**Request 1:** Set down the passage from the journal entry word for word, starting with "Where is Syrrell." and going on through "type of love.".
**Request 2:** From the journal entry, list every sentence that ends with a question mark.
**Request 3:** Continue the journal entry from its final sentence with a few more sentences in the same voice.

**Source document:**
________
The feast was huge and so well served I give credit where credit is due. Bhakticaru Swami has good manners as so few have. Culture, most despise it as pretentious but I figure that, may be sour grapes. We haven't a clue on letting go of ourselves for the sake of another. It is so foriegn for a westerner to be concerned with anything but himself. Like the convenient gender convention there? As you please.
Westerners think sacrifice is for losers but they haven't the experiance of gain in loss. It is just loss and more loss with some hope of reclamation rather than transformation.
Surprise myself sometimes.
Where is Syrrell. What happened to the boy? I hope it ended well. Almost feel like I am part of the crime that was his fractured childhood. The neglect and near unwanted nature of that type of love.
Ironically and it is a big bloody irony, the mother goes on to write a book, "Unconditional [bloody if you ask me] Love" Hindsight is such a nice view. Invention is the mother and the mother invents. Says she only has 3 children. Which has she chosen to negate this time. Is truth pain or can it only be told in her fictions so as to avoid the accusing eye. Cryptic pointers to a past that bears on the future but doesn't really reflect the present. I choose that , not you. Tomorrow is yours but luckily that will never come.
Just morphing from one moment to the next, waiting waiting waiting but best of all I sometimes get to watch though I suffer in silent fear that I too may be watched. What will they think? How will they know I am real even if it doesn't look that way.
________
**Data excerpt:**
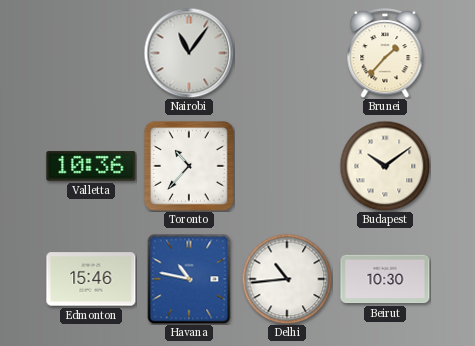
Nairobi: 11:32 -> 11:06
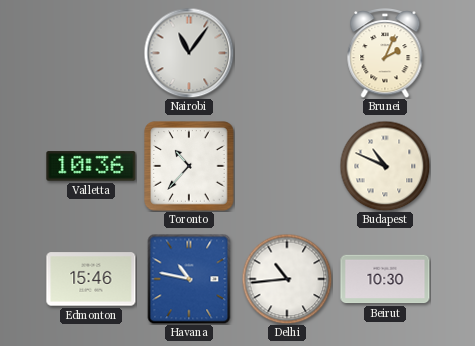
Brunei: 1:37 -> 2:04
Budapest: 10:09 -> 10:49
________
**Response 1:**
Where is Syrrell. What happened to the boy? I hope it ended well. Almost feel like I am part of the crime that was his fractured childhood. The neglect and near unwanted nature of that type of love.

**Response 2:**
- Like the convenient gender convention there?
- What happened to the boy?
- What will they think?

**Response 3:**
I dreamt that Krsna was standing in front of me. I wouldn't say indolant though I can't think of another word. Anyway I was crapping on in usual style trying to make some kind of an impression. Underestimaating him I suppose. Figured he didn't know me. That is the terror of the thing. Too dull to know myself. To dull to realise.
I do realise that I am plain bored with the body maintanance thing. Like the drive to work. God that can kill a person. Over and over and over till there is nothing left to know. Switch track before someone convinces me that a pill can fix it.
So back to the big boy. So I says, looky here GOD , I've got these here thoughts on you know this an that. Well he is about as impressed as any person might be with a basket of rotting fish. Why do i get the feeling that contemptible runs so deep.
But the eyes the eyes. Suck you in like a vacuum so that I got scared and figured it might be something dangerous though so seductive. Have a thing about the foriegn. Thanks to being one.
Why can't they get a bloody voltage regulator in this country.
So I will never know if it was God because I am too afraid and anyway how do you a bloody thing like that. That is an awful lot of bloody knowing. I think I want to be introduced by someone I trust. Why? cos I don't trust who or what God might be. S/he might be any bloody thing. Like the modern touch there. Always like to be inclusive.
It's the idea, but how does death of fear pose in the strength of the idea? Wouldn't fear itself devour the idea. Fear of death is not as heroic as you might imagine. More likely a result of a bit of a bad trott. Have a bit of fun and lets see how scared you are of death. What have ideas got to do with anything at all if they have a will of their own and float in and out as if unwanted guests. I figure being conscious is like becoming a psychic door keeper to the self. Unwanted and univited unembodied etheric energy is filtered, observed and syphoned off. That is pretty neophyt as far as consciousness goes but it beats being like a dog that goes with every new scent it encounters. what a spoil sport I am. Some call that living.
Next is discover personal detritus and divorce myself from it. Good one Dhami. Who was madder, you or me?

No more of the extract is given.